Wydaje mi się, że moglibyśmy uzyskać od Amerykanów coś więcej poza rotacyjną obecnością wojsk. Polska posiada tak strategiczne położenie, że sam fakt formalnego sojuszu z USA powinien skutkować bazą i bardzo dużym kontyngentem. To nasz obszar "spina" "wschód" i "zachód" europy. To podstawy geostrategicznego myślenia. Bazy jednak nie ma i najprawdopodobniej nie będzie. Dlaczego? Ano dlatego, że nasza dyplomacja, leży i kwiczy. Ludzie odpowiedzialni za ogólnie pojętą dyplomację, są skrajnie nieporadni i niekompetentni. Wystarczy im coś naobiecywać, poklepać i powiedzieć, że się ich lubi. Tylko, że w stosunkach międzynarodowych nie ma słowa "lubić". Tam są tylko i aż interesy.

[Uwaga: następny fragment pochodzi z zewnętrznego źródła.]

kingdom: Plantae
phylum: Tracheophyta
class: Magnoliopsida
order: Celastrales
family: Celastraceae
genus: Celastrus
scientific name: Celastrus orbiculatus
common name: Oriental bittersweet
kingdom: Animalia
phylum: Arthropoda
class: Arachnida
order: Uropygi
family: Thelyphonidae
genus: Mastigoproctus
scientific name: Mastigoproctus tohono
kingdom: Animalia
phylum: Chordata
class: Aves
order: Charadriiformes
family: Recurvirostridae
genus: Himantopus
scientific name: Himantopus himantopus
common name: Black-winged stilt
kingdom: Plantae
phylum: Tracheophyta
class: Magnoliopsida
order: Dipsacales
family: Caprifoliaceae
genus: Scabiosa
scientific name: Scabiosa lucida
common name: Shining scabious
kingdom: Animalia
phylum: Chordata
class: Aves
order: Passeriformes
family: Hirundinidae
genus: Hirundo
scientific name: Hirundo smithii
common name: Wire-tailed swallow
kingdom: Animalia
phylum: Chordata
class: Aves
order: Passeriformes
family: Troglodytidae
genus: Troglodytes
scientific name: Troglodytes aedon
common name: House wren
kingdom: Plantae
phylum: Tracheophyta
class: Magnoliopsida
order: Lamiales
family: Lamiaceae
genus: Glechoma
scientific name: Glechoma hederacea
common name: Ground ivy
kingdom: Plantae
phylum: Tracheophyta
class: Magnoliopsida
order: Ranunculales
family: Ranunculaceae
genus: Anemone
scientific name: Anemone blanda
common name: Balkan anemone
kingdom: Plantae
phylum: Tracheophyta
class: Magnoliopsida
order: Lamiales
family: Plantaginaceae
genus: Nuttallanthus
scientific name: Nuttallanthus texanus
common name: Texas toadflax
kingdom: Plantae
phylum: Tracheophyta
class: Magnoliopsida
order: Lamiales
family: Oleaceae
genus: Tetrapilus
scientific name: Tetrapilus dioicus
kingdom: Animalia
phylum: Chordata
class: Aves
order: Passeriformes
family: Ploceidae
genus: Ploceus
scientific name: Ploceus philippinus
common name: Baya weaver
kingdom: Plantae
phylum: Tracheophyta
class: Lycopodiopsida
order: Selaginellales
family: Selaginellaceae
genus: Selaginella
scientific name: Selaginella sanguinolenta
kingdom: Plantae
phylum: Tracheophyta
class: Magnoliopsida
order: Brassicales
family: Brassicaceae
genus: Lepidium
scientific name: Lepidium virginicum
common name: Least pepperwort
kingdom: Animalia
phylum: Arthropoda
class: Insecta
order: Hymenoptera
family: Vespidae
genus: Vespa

Z drugiej strony gdzie ci ludzi mieliby się czegoś nauczyć? Jako kraj nie posiadamy akademii dyplomatów z prawdziwego zdarzenia. Rosja takową posiada...
Na koniec zasłyszana anegdotka o niekompetencji pracowników MSZ. Rzecz działa się w rosyjskim MSZ. Nasz attache omawiał jakąś sprawę ze swoim rosyjskim odpowiednikiem. W pewnym momencie polski attache poruszył jakąś kwestię, która w/g niego nie została poruszona na poprzednim spotkanie. Na to Rosjanin odpowiedział, że w/w kwestia była dość dokładnie omówiona. Polak bardzo się jednak upierał, że o niczym takim nie rozmawiali. Na to rosyjski urzędnik, przeprosił swego rozmówcę i wyszedł z pokoju Po chwili wrócił z kopią notatek z poprzedniego spotkania i pokazał palcem naszemu urzędnikowi, że jednak ten temat był poruszony. O ile nie była to Rosyjska manipulacja, a bardzo wątpię, to obraz naszej dyplomacji jest przerażający. Polski urzędnik (inna osoba niż autor relacji) obecny na poprzednim spotkaniu nie zrobił nawet dobrych notatek. Tacy ludzie pracują w MSZ. Do robienia notatek nie trzeba kończyć akademii dyplomacji. Oni nie są w stanie zrobić dobrze najprostszych rzeczy. Jak Polska ma być silnym i stabilnym krajem. Normalnie ręce opadają.